**LIST OF TASKS:**
(1) According to the deepfake detection summary, which dataset is the model trained on?
(2) Continue the deepfake detection summary from where it stops.

**PROVIDED PASSAGE:**
----

Total loss: \(\mathcal{L}_{total} = \mathcal{L}_{edl} + \lambda_{vae} \mathcal{L}_{vae}\), where \(\mathcal{L}_{vae} = \mathcal{L}_{align} + \beta \mathcal{L}_{kld}\). \(\mathcal{L}_{align} = 1 - \cos(f_s, f_c)\) forces the \(\beta\)-VAE to align CLIP features in direction rather than magnitude. The backbone is CLIP ViT-L/14 with LoRA; trained only on FaceForensics++ c23 and zero-shot transferred to all evaluation sets.

Key Experimental Results

Main Results

Comparison with 12 baselines across 6 cross-datasets and 8 cross-manipulations (DF40 subset).

Setting Metric DiCoME Effort (ICML'25) GenD (WACV'26) ProDet (NIPS'24)
Cross-dataset Avg AUC video AUC 0.939 0.907 0.923 0.821
Cross-manipulation Avg AUC video AUC 0.976 0.940 0.958 0.867
CDFv2 video AUC 0.977 0.956 0.960 0.926
DFDC video AUC 0.882 0.843 0.871 0.707

DiCoME outperforms the runner-up GenD by 1.6 points on average cross-dataset and 1.8 points on cross-manipulation. The improvement on the challenging DFDC dataset is nearly 4 points.

Ablation Study

Config CDFv2 DFDC MFS Avg
(A) \(f_s\) only (Single-view CLIP) 0.927 0.856 0.933 0.905
(C) \(f_s + f_r\) (Raw residual, no orthogonalization) 0.956 0.860 0.951 0.922
Ours \(f_s + f_a\) (Orthogonal Purification) 0.977 0.882 0.956 0.938
(D) \(\mathcal{L}_{ce}\) + Mean Fusion 0.956 0.874 0.942 0.924
Ours \(\mathcal{L}_{edl}\) + DS-Conflict 0.977 0.882 0.956 0.938

Key Findings

  • Orthogonal projection is the primary contributor: Moving from raw residual (C) to purified \(f_a\) (Ours) improves average AUC by 1.6, confirming that raw residuals suffer from heavy semantic leakage.
  • DS fusion outperforms Mean fusion: Switching from Mean to DS-Conflict adds 1.1 points, indicating that the gain stems from explicit conflict modeling.
  • Angular alignment > Magnitude alignment: Removing \(\mathcal{L}_{align}\) causes a larger drop than removing KL, validating that CLIP spherical embeddings store information in directions.
  • Uncertainty is actionable: Risk-coverage curves show that rejecting the 10% most uncertain samples in DFD significantly boosts accuracy.

Highlights & Insights

  • Defining "Artifacts" as the Semantic Orthogonal Complement: This is a clean inductive bias more thorough than attention or contrastive decoupling. It applies per-sample via a single vector projection line.
  • Conflict as Uncertainty: DS fusion's strength lies in converting disagreement between experts into a mathematically well-defined uncertainty source (\(\mathcal{C}\)), which is highly effective for detecting unseen attacks.

----

**PROVIDED RECORDS:**
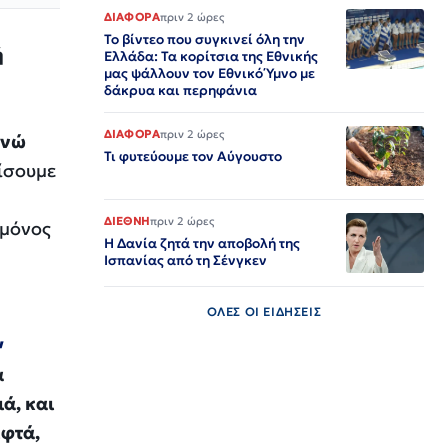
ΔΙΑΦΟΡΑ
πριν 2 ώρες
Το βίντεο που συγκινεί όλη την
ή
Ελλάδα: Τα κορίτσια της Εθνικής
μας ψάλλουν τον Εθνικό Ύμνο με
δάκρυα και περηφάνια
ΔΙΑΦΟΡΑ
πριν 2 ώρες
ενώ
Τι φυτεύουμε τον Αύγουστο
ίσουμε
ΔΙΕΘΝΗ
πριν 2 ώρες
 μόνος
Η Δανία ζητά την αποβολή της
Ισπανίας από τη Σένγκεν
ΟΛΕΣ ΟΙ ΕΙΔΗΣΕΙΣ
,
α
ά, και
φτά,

----

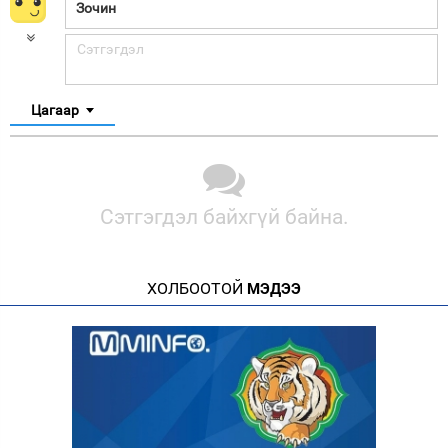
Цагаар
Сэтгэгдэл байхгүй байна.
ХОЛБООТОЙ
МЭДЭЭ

----

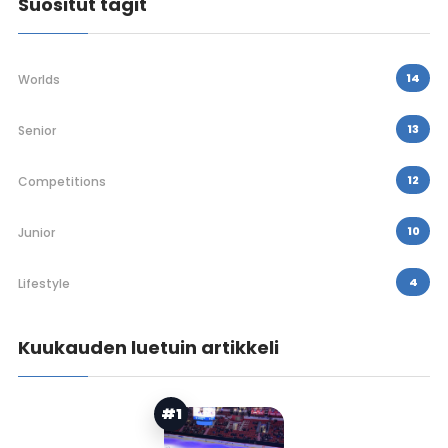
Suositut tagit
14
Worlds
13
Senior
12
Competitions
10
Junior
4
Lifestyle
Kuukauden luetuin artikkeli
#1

----

**ANSWERS TO THIS EXERCISE:**
(1) Only FaceForensics++ c23.

(2)
  • Feature-space VAE Reconstruction for Foundation Models: Reconstructing in the CLIP feature space avoids the difficulties of pixel-space VAEs while leveraging robust semantic priors. This paradigm is easily transferable to other tasks like OOD or anomaly detection.
  • Single-Domain Training: All results are obtained via zero-shot transfer from FF++ c23 training, reflecting true generalization capability in open-world scenarios.

Limitations & Future Work

  • Orthogonalization based on a single direction \(f_s\): Collapsing the entire semantic subspace into one vector is a coarse approximation of complex factors like identity and lighting.
  • Dependency on \(\beta\)-VAE: If \(f_c\) reconstruction is poor, non-semantic noise might be incorrectly labeled as artifacts in \(f_a\).
  • Task Specificity: Validated only on facial deepfakes; applicability to full-body deepfakes or temporal artifacts is untested.
  • Binary Limitation: In binary classification, Dirichlet degrades into a Beta distribution; the advantages of conflict sensing would be more pronounced in multi-class forgery source identification.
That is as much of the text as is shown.